__The request__
Reproduce the items below, from the first line through the line containing "Logged time: 9 h 31 min 44 s", inclusive, with "Logged time" replaced by "Recorded time" and everything else left unchanged.

--- START Material provided ---

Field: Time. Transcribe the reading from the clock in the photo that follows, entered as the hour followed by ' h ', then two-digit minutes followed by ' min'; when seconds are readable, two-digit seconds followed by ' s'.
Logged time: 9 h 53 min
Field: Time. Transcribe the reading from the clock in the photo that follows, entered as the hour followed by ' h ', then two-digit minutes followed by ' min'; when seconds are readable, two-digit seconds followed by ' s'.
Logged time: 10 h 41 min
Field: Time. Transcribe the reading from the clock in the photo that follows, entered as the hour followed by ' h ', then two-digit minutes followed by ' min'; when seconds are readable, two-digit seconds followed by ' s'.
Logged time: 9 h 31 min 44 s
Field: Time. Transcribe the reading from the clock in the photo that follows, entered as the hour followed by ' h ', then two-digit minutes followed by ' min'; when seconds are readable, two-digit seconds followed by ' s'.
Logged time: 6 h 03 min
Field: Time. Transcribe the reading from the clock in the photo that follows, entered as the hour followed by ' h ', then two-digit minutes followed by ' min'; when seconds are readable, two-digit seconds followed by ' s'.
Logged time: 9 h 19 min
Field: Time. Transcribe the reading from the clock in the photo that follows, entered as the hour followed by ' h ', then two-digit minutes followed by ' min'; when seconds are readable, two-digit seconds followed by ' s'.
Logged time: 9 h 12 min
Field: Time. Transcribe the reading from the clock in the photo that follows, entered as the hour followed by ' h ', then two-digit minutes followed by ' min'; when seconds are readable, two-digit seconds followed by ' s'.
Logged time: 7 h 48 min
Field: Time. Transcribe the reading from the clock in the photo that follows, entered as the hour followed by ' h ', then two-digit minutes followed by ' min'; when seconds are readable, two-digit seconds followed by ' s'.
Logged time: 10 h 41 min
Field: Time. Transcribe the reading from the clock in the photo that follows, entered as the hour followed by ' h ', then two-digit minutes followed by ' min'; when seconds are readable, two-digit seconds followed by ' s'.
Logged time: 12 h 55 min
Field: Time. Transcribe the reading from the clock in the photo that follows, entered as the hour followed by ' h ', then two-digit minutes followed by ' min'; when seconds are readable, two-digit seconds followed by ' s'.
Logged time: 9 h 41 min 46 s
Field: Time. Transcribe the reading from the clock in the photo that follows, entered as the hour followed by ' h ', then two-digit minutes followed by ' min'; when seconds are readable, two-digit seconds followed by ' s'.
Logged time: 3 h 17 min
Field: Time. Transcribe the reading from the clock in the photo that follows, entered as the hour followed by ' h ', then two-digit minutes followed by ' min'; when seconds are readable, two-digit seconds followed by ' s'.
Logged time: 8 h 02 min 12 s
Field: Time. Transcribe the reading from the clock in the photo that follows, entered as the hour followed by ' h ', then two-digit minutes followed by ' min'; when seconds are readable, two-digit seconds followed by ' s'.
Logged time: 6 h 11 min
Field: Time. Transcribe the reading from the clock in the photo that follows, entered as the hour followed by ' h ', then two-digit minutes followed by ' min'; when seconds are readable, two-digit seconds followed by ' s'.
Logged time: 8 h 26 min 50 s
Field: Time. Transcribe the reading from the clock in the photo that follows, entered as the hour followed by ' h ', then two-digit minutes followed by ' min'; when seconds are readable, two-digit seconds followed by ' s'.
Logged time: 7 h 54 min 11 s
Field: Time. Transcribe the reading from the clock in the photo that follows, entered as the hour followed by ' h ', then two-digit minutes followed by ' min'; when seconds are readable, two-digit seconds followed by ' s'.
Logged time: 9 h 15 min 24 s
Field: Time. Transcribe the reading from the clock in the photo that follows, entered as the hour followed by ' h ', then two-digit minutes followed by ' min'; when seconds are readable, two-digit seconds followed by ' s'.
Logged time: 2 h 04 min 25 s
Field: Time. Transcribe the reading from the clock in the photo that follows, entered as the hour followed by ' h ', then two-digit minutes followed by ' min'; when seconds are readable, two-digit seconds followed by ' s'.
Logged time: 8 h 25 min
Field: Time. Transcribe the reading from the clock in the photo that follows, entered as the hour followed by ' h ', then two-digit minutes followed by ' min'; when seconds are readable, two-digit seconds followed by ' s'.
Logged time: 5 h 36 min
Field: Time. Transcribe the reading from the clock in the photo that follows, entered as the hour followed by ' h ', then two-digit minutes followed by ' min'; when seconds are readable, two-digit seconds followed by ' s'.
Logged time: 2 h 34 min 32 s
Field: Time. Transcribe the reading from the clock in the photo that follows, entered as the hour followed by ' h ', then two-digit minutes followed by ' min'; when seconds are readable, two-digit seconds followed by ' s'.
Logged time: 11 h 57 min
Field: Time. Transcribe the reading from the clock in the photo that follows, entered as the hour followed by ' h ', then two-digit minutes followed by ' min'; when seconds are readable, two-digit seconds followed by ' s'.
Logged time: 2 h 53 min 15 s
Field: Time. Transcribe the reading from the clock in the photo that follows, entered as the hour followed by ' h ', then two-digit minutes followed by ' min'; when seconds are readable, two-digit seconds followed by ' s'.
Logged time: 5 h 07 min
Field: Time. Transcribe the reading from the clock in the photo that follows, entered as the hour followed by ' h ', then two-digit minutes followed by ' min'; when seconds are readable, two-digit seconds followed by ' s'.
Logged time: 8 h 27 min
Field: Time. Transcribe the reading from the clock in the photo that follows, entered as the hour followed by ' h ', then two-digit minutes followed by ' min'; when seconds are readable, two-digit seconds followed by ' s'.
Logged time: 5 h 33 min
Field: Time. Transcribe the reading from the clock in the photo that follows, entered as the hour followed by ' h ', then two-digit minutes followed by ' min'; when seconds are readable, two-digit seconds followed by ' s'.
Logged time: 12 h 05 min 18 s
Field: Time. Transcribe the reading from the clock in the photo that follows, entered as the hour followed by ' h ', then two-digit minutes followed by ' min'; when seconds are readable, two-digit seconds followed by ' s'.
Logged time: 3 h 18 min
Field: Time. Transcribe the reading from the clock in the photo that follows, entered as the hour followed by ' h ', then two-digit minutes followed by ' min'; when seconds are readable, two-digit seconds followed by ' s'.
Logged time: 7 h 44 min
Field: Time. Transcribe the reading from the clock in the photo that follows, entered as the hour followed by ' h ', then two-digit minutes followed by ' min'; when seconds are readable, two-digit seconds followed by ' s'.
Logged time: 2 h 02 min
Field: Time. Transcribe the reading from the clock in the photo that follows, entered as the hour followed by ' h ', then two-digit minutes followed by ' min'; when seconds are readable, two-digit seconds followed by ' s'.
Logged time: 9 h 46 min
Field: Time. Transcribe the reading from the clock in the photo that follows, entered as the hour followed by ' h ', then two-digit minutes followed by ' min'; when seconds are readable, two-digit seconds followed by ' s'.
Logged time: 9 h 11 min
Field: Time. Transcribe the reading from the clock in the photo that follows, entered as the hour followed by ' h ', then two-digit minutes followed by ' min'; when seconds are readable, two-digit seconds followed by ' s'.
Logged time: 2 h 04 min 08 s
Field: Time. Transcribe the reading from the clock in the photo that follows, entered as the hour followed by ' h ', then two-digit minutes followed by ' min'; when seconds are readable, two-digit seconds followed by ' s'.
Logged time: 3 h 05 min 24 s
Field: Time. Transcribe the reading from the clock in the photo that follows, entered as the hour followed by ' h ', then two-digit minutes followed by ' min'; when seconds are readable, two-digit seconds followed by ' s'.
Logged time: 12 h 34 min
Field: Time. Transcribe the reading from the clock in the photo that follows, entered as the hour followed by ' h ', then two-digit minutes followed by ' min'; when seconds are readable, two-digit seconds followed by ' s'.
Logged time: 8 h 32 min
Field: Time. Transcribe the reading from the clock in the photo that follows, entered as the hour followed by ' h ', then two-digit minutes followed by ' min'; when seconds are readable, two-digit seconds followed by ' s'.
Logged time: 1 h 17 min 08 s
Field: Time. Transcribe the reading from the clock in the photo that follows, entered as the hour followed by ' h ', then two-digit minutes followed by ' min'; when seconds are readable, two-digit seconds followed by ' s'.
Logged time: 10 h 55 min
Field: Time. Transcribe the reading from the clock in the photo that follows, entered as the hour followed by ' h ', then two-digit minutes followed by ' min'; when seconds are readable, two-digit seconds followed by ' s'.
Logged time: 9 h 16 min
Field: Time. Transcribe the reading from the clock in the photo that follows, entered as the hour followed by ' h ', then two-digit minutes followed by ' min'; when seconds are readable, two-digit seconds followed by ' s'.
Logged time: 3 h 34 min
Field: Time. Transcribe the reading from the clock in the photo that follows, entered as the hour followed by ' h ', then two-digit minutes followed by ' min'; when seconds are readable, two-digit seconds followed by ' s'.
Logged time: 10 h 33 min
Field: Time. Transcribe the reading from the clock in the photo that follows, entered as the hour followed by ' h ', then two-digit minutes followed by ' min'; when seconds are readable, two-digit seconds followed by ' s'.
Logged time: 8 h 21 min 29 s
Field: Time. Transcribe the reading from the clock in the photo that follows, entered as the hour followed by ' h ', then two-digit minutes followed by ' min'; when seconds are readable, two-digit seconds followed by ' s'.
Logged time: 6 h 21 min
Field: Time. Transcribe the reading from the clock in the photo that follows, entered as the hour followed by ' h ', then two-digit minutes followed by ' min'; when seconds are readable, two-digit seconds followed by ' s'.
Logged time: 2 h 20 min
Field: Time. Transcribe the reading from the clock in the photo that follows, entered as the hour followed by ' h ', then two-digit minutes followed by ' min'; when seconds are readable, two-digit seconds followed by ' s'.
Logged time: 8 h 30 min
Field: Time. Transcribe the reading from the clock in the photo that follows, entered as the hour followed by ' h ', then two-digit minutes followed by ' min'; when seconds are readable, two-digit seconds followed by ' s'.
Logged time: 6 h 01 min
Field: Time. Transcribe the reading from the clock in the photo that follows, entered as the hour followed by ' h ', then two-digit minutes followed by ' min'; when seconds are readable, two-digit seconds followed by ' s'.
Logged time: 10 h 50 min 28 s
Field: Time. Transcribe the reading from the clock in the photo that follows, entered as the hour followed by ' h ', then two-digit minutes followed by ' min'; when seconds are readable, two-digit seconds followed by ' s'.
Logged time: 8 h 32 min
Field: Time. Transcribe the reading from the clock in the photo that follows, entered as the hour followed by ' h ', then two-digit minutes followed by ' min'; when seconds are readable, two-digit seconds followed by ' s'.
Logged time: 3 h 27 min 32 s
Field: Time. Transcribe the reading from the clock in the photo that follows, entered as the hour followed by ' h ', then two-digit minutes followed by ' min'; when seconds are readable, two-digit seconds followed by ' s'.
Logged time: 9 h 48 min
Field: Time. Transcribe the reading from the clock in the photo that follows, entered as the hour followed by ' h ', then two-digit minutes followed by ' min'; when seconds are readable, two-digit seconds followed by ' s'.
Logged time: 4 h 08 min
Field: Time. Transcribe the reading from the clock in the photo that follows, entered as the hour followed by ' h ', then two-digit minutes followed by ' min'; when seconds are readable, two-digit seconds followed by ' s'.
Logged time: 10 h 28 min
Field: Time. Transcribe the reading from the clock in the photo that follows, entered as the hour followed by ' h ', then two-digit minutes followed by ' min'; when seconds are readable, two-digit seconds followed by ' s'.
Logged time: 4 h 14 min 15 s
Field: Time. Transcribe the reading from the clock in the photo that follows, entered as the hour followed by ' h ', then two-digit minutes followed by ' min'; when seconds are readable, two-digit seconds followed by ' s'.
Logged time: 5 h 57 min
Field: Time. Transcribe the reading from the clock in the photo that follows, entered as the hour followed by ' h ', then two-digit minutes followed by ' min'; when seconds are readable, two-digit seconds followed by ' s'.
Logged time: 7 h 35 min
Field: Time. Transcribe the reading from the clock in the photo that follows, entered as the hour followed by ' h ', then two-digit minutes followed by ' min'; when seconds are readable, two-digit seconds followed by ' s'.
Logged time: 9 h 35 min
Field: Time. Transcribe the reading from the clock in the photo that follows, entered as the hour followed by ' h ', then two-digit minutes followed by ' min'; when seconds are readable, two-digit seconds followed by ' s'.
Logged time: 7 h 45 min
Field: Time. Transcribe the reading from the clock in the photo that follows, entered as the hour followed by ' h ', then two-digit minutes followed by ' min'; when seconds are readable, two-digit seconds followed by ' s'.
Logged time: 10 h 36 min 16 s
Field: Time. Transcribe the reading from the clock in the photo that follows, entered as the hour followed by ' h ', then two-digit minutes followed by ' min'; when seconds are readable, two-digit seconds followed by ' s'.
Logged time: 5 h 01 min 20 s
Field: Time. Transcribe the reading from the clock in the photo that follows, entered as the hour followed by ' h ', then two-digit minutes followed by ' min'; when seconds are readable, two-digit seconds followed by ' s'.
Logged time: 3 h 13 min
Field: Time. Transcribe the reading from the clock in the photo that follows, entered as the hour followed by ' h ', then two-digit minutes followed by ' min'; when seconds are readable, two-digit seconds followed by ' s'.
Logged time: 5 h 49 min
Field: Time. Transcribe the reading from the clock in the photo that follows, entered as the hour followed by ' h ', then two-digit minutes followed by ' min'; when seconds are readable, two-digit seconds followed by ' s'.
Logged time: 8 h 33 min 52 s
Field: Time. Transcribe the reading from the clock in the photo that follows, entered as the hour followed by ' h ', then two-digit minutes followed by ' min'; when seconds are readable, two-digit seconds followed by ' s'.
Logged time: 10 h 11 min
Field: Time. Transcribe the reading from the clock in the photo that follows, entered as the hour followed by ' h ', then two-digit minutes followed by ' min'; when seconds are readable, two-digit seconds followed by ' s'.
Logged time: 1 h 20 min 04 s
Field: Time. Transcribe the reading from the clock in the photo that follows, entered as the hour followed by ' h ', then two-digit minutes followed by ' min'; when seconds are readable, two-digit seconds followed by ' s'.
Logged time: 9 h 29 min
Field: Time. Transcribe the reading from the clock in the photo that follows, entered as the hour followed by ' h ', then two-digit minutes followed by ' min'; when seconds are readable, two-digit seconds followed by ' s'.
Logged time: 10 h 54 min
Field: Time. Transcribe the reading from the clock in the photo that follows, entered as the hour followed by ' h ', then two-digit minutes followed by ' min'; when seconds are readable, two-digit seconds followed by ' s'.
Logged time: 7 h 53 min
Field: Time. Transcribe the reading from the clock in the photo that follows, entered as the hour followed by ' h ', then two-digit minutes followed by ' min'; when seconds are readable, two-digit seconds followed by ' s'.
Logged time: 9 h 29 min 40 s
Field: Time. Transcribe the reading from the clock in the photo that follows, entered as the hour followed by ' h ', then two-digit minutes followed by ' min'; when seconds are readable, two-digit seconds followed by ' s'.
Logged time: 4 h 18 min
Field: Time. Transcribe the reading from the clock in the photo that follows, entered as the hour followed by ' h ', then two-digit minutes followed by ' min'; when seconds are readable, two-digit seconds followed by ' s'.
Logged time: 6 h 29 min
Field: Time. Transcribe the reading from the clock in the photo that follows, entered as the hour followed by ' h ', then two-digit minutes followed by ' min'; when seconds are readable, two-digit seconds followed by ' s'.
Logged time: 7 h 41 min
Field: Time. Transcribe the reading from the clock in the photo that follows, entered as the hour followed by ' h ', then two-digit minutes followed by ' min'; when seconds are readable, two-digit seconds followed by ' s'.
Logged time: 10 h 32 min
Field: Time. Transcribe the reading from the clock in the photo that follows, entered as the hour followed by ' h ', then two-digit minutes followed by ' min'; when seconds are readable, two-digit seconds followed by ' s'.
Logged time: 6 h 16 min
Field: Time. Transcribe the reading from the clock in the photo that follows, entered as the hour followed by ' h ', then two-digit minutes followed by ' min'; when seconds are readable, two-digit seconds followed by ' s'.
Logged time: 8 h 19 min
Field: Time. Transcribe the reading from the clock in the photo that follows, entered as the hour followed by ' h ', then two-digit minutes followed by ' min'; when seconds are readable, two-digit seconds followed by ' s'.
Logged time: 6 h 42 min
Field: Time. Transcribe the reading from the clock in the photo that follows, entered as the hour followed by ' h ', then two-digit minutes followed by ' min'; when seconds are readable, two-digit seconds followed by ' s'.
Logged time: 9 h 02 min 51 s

--- END Material provided ---

__Complete output__
Field: Time. Transcribe the reading from the clock in the photo that follows, entered as the hour followed by ' h ', then two-digit minutes followed by ' min'; when seconds are readable, two-digit seconds followed by ' s'.
Recorded time: 9 h 53 min
Field: Time. Transcribe the reading from the clock in the photo that follows, entered as the hour followed by ' h ', then two-digit minutes followed by ' min'; when seconds are readable, two-digit seconds followed by ' s'.
Recorded time: 10 h 41 min
Field: Time. Transcribe the reading from the clock in the photo that follows, entered as the hour followed by ' h ', then two-digit minutes followed by ' min'; when seconds are readable, two-digit seconds followed by ' s'.
Recorded time: 9 h 31 min 44 s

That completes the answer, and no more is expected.